Looks like a repeat of https://github.com/eclipse/openj9/issues/8181
@ashbm5
It appears openj9-0.18.1 doesn't have https://github.com/ibmruntimes/openj9-openjdk-jdk8/pull/356.
@yangzhang-ibm-au please verify if the problem can be reproduced with latest nightly build [1].
Thanks for the kindly help from everyone!
@JasonFengJ9 Thanks for the help! I have invited you to a Box folder which contains the core dump, java core, snap trace files, etc.

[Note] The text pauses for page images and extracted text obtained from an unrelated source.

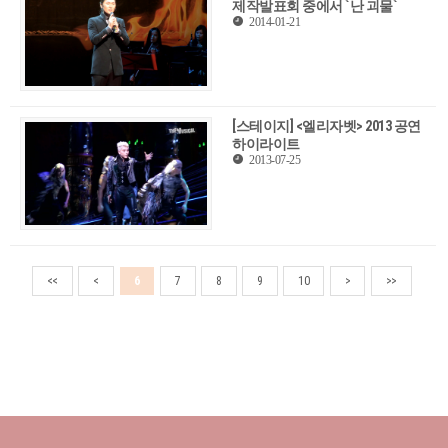
제작발표회 중에서 `난 괴물`
2014-01-21
[스테이지] <엘리자벳> 2013 공연
하이라이트
2013-07-25
<<
<
6
7
8
9
10
>
>>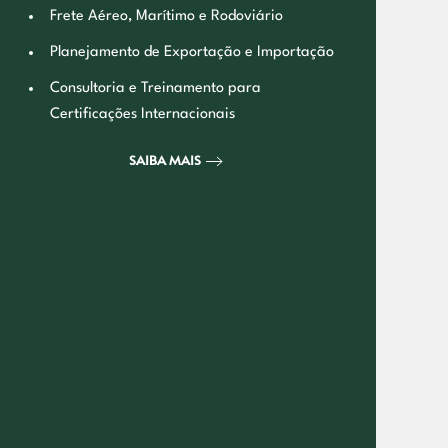
Frete Aéreo, Marítimo e Rodoviário
Planejamento de Exportação e Importação
Consultoria e Treinamento para
Certificações Internacionais
SAIBA MAIS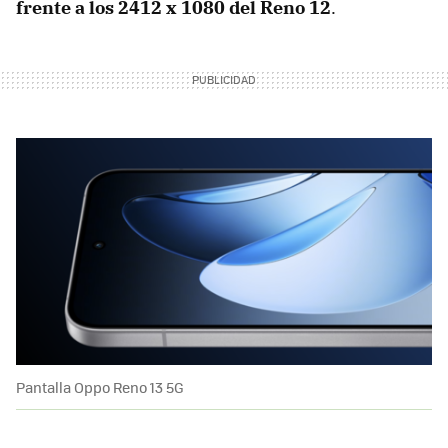
frente a los 2412 x 1080 del Reno 12
.
Pantalla Oppo Reno 13 5G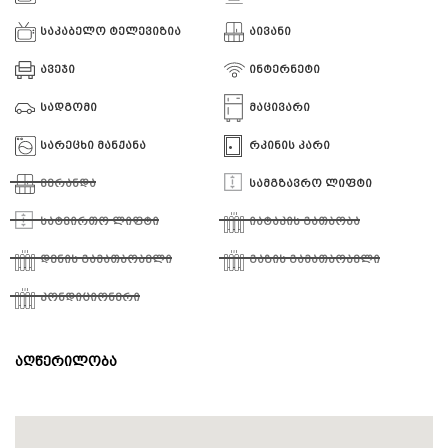
საკაბელო ტელევიზია
აივანი
ავეჯი
ინტერნეტი
სადგომი
მაცივარი
სარეცხი მანქანა
რკინის კარი
ვერანდა
სამგზავრო ლიფტი
სატვირთო ლიფტი
იატაკის გათბობა
დენის გამათბობელი
გაზის გამათბობელი
კონდიციონერი
აღწერილობა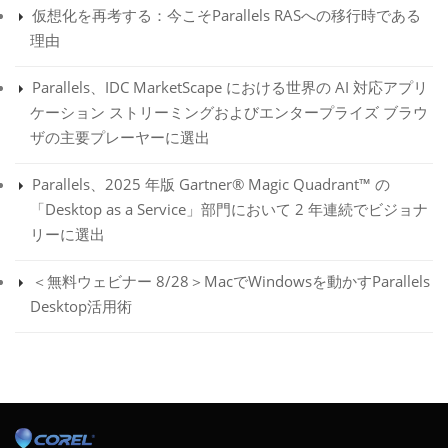
仮想化を再考する：今こそParallels RASへの移行時である
理由
Parallels、IDC MarketScape における世界の AI 対応アプリ
ケーション ストリーミングおよびエンタープライズ ブラウ
ザの主要プレーヤーに選出
Parallels、2025 年版 Gartner® Magic Quadrant™ の
「Desktop as a Service」部門において 2 年連続でビジョナ
リーに選出
＜無料ウェビナー 8/28＞MacでWindowsを動かすParallels
Desktop活用術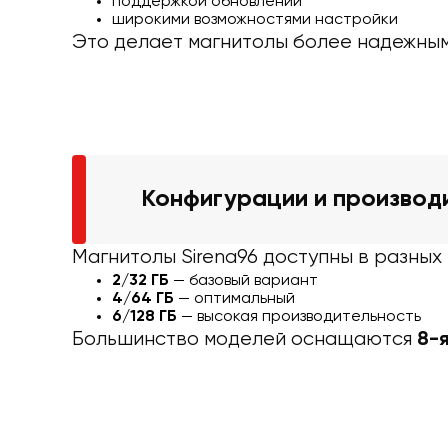
поддержкой обновлений
широкими возможностями настройки
Это делает магнитолы более надежны
Конфигурации и производ
Магнитолы Sirena96 доступны в разных 
2/32 ГБ
— базовый вариант
4/64 ГБ
— оптимальный
6/128 ГБ
— высокая производительность
Большинство моделей оснащаются
8-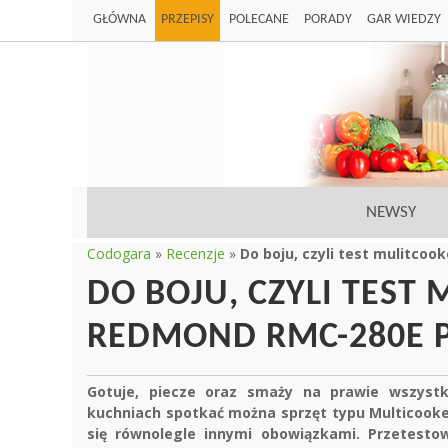
GŁÓWNA
PRZEPISY
POLECANE
PORADY
GAR WIEDZY
NEWSY
Codogara
»
Recenzje
»
Do boju, czyli test mulitco
DO BOJU, CZYLI TEST
REDMOND RMC-280E 
Gotuje, piecze oraz smaży na prawie wszyst
kuchniach spotkać można sprzęt typu Multicooker
się równolegle innymi obowiązkami. Przetestow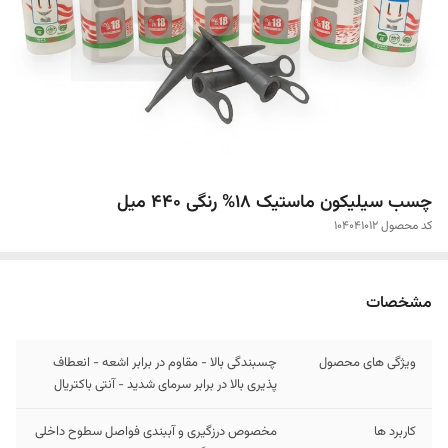
چسب سیلیکون ماستیک 18% رنگی 440 میل
کد محصول 104041012
مشخصات
ویژگی های محصول
چسبندگی بالا - مقاوم در برابر اشعه - انعطاف
پذیری بالا در برابر سرمای شدید - آنتی باکتریال
کاربرد ها
مخصوص درزگیری و آببندی فواصل سطوح داخلی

Do you want me to try the latest nightly build with-Djdk.nativeCBC=false? And is it a general practice to use that option for all our applications regardless of this issue?
-Djdk.nativeCBC=false turns off the feature which is causing this problem. The problem should already fixed in the nightly builds, and for the next OpenJ9 Java 8 release (0.20.0 in April), but the fix isn't in the 0.18 release which you have tested.
@pshipton Thanks for the info! Glad to know that it's already fixed. I've started the testing with -Djdk.nativeCBC=false. And we will try the latest nightly build if necessary.
Note that if you are using cryptography, -Djdk.nativeCBC=false may have an affect on performance.
https://www.eclipse.org/openj9/docs/djdknativecbc/
@pshipton Thanks for the reminder!
We did some tests with the -Djdk.nativeCBC=false option and haven't seen any JVM crash yet. We will do more tests to see if there is any significant impact on performance.
I have invited you to a Box folder which contains the core dump, java core, snap trace files, etc.
It appears I didn't get any email notification.
Since the workaround has been identified, the diagnostics files might not be required.
@yangzhang-ibm-au did you have chance to check if latest nightly build works with your application?
@JasonFengJ9 Are you using this email [email protected]? I added that email to the Box folder but not sure why you didn't get the invitation. If that's the right email address I can email you the diagnostics files directly.
We haven't tried the latest nightly build as we thought there might be some potential risk of using a non-stable release.
@JasonFengJ9 We wanted to use the -Djdk.nativeCBC=false option until next stable release in Apr unless that option causes some significant impact to performance or any other issue. Do you think the performance impact of that option can be very obvious?
@ashbm5 can you make a statement about the performance impact of using -Djdk.nativeCBC=false
@yangzhang-ibm-au that's the right email address. Please send me the box link directly instead.
The reason I asked about the latest nightly build is that passing without -Djdk.nativeCBC=false can confirm this issue has been fixed in current release. I would appreciate your time to run the test and determine whether latest builds pass your tests.
@JasonFengJ9 Glad to know that the Box folder is now accessible to you via the link I shared in email.
Yes, it makes sense to confirm the issue is fixed in latest nightly build. We will try to verify it once our environment is ready do that.
@yangzhang-ibm-au The system core attached seems truncated, it is only ~3M size while javacore shows JRE: 13,859,984,648 bytes / 24235 allocations. The stacktrace does look very close to the known issue https://github.com/eclipse/openj9/issues/8181 which was the base of early investigation.
It is expected that this issue is already fixed in current nightly builds.
@JasonFengJ9 Thanks for the update! I did the changes to our docker image to use the nightly build you provided (OpenJDK8U-jdk_x64_linux_openj9_2020-02-24-12-06.tar.gz) and it's currently pending approval. Hopefully I can get it tested on Monday or Tuesday, will let you know how it goes.
@JasonFengJ9 We have done some tests with the nightly build (OpenJDK8U-jdk_x64_linux_openj9_2020-02-24-12-06.tar.gz) and the issue never happened again. So we are going to upgrade to the next stable release once it's available (hopefully in April), before that, we will use the current stable release (1.8.0_242-b08) plus the -Djdk.nativeCBC=false option as a workaround.
Thanks again to everyone for the help!